The company has been working on this technology, which Pereira said has been dubbed EcoPoint3, for more than a decade. Development was led by Sailun’s North American team. Independent lab testing, as well as the company’s own assessment, done at the Sailun facility near Toronto last fall, found a seven per cent average increase in efficiency over stock tires, he said.

“We hired two professional drivers and we had them drive (electric vehicles) side by side in the same conditions on the 407 electronic toll highway for three hours,” said Pereira, adding one vehicle had stock tires while the other was fitted with ERange tires.

After three hours, the electric vehicles were fully charged and the tires were swapped from one car to the other.

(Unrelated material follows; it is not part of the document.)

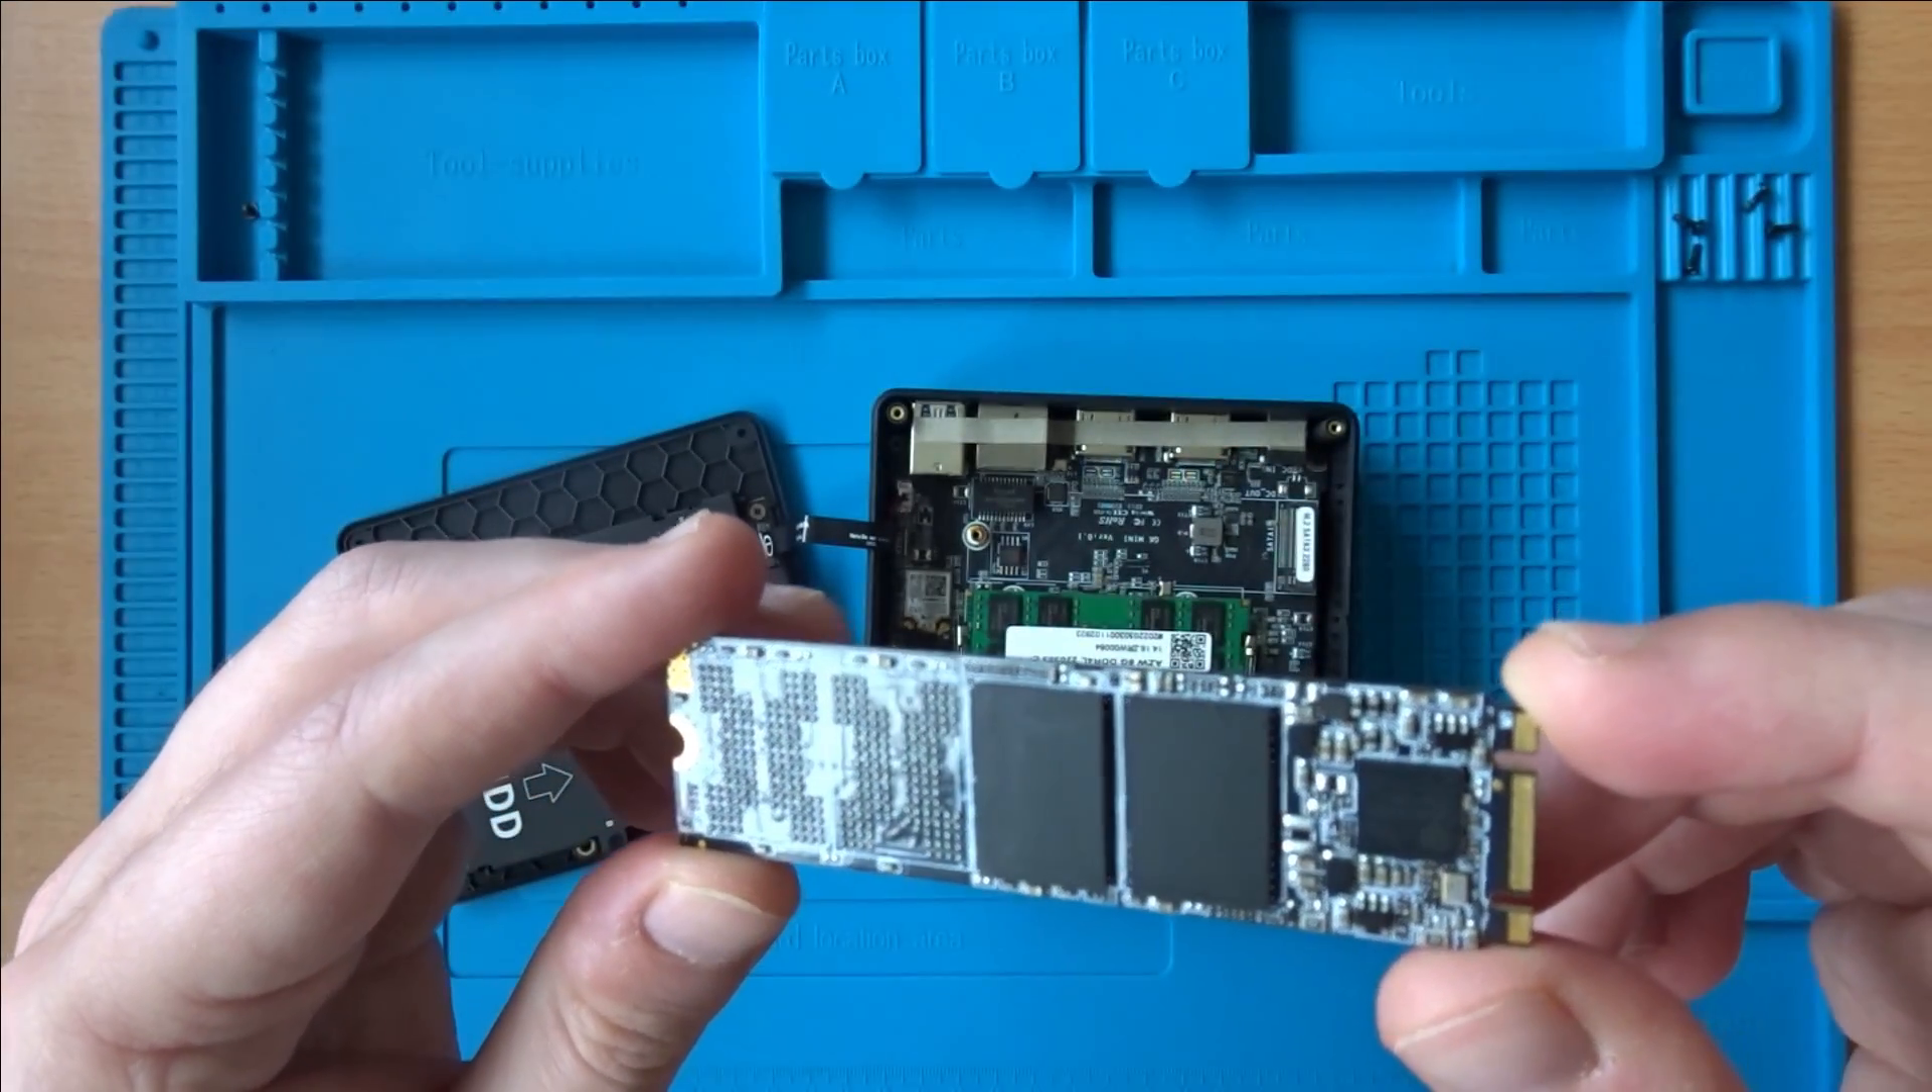A single screw holds the drive in place and with that removed we can now take a closer look at it.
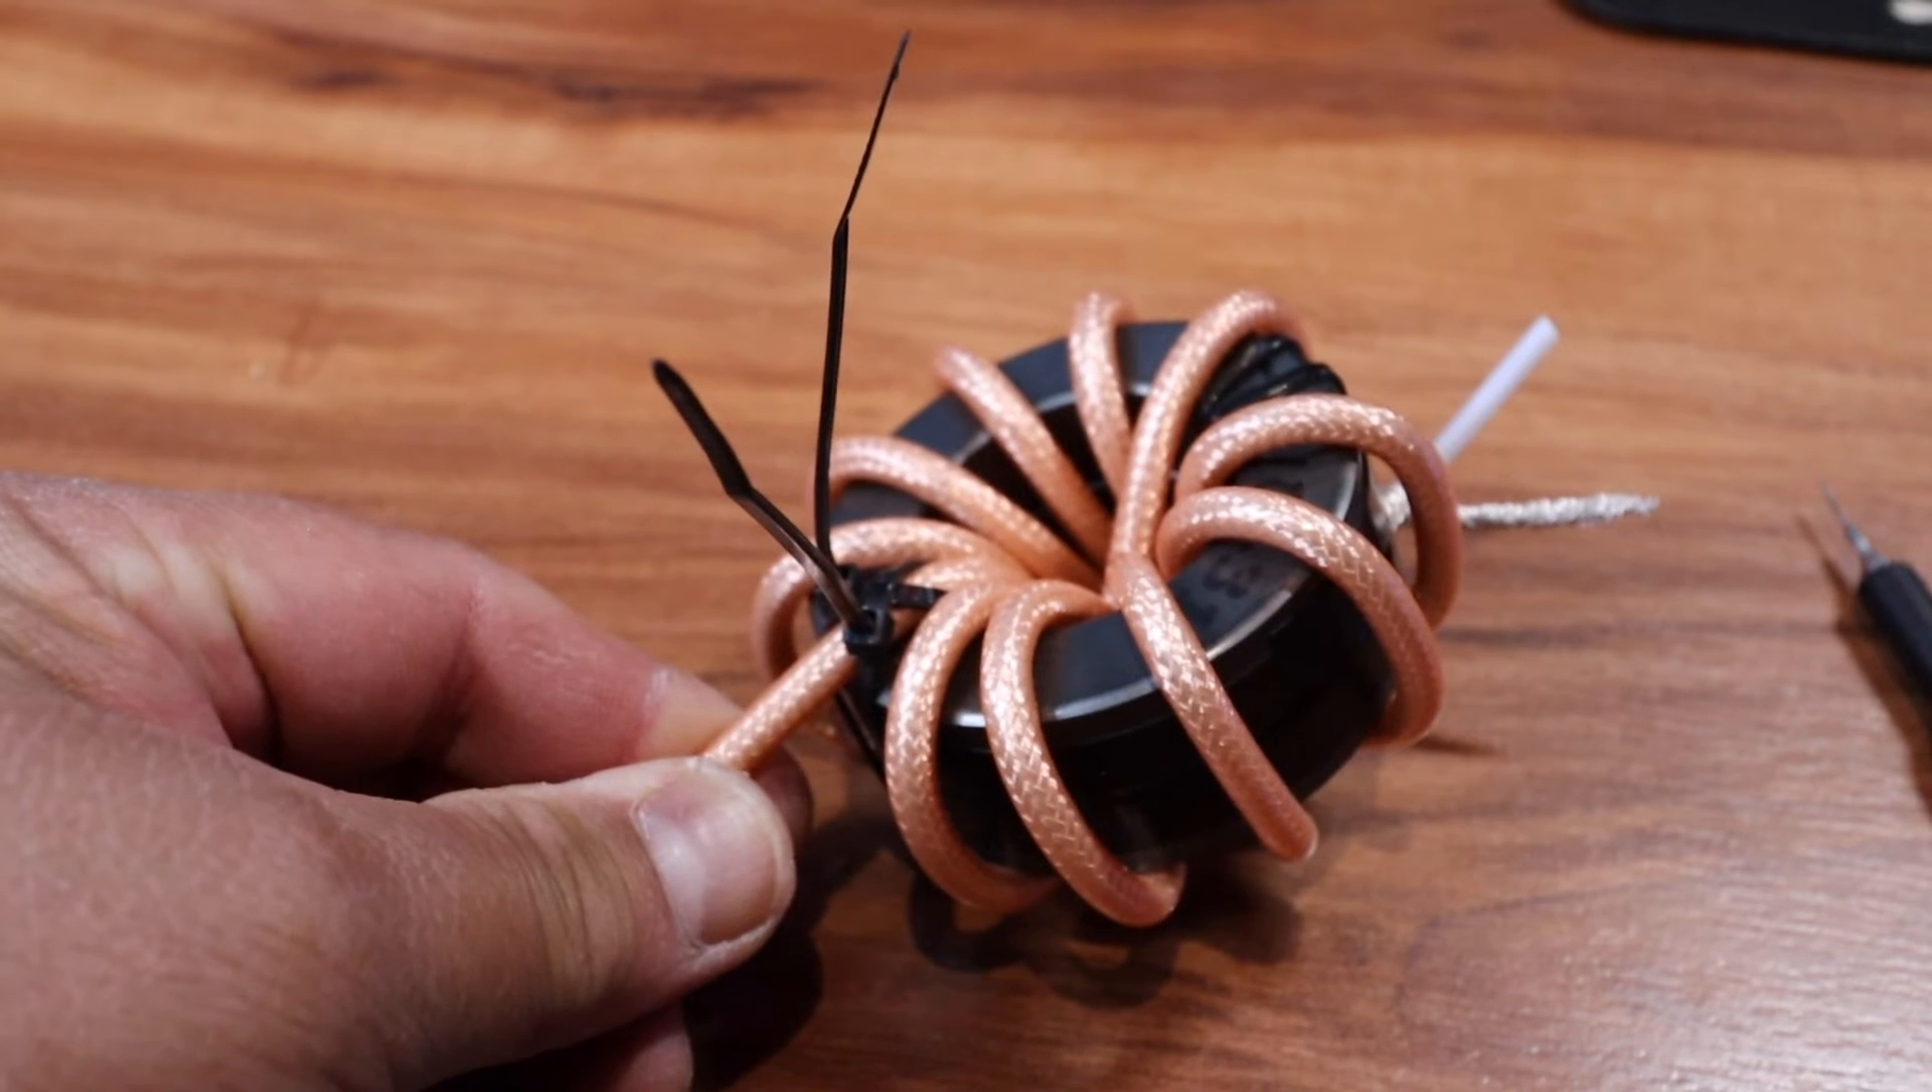I got two zip ties right there ready to be cut.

This was done to help eliminate any differences in battery performance and efficiency.

“Then we ran them back to the starting point, and carefully measured then averaged the amount of electricity consumed,” said Pereira.

On a vehicle as efficient as the Model 3 we test drove, which has an official Canadian range of 576 kilometres, that seven per cent efficiency increase is good for between 30 to 40 extra kilometres per charge, Pereira said. Though, he also cautioned, this range can be reduced based on how you drive, air temperature, elevation changes and other factors.

Tesla currently recommends for most of its models that owners limit daily charging to 90 per cent capacity to extend the long-term life of the lithium-ion battery used in its vehicles. In theory, the ERange tires could give you more than two-thirds of that range back. But keep in mind Sailun is not recommending these tires for winter use.

Back in California weather, however, these tires provided an impressive balance of quiet highway running, in-town comfort and healthy grip through the twisting roads without ever squealing. The Model 3 is a fine canyon carver, with its heavy one-pedal driving meaning only the sharpest corners, or sudden red lights, needed any type of brake pedal application.

Data was taken during the drive so it could be compared to the manufacturer specifications and United States Environmental Protection Agency testing results.

The Tesla Model 3 I tested usually comes with Michelin MXM4 touring tires, but Tesla does also offer it with OEM Hankook Kinergy fitment. In comparison to my earlier experience driving the Model 3 with its Michelin tires, this was an exercise in “can you feel the difference?” Maybe you could in pure back-to-back testing, but from memory it was minimal in these sunny and dry conditions.

From a cost perspective, the 245/45/18 stock tire size, V-rated versions of the Michelin on online Canadian site tiredirect.ca run between $267 and $324, while the Hankook runs for less at roughly $282 per tire. The suggested price of a Sailun ERange in this size is $180, said the company. The tires will start to appear on the market in some parts of Canada as early as November, with wider distribution around March 2023.

From an efficiency point of view, our first city and highway leg returned an average of 257 watt-hours per mile, which is just under the Model 3 Long Range Dual Motor’s official 260 figure. Over a longer final leg, which included some canyons but also traffic and highway speeds down the famed Pacific Coast Highway, my Tesla averaged 230 watt-hours per mile, or an 11.5 per cent improvement over its EPA combined efficiency rating for city and highway use.

In Canada, that extra 11.5 per cent with this model of the Tesla is, unscientifically, an extra 66 kilometres of range. My experience now has me thinking up ways I could test the increased range of these tires using my own EV.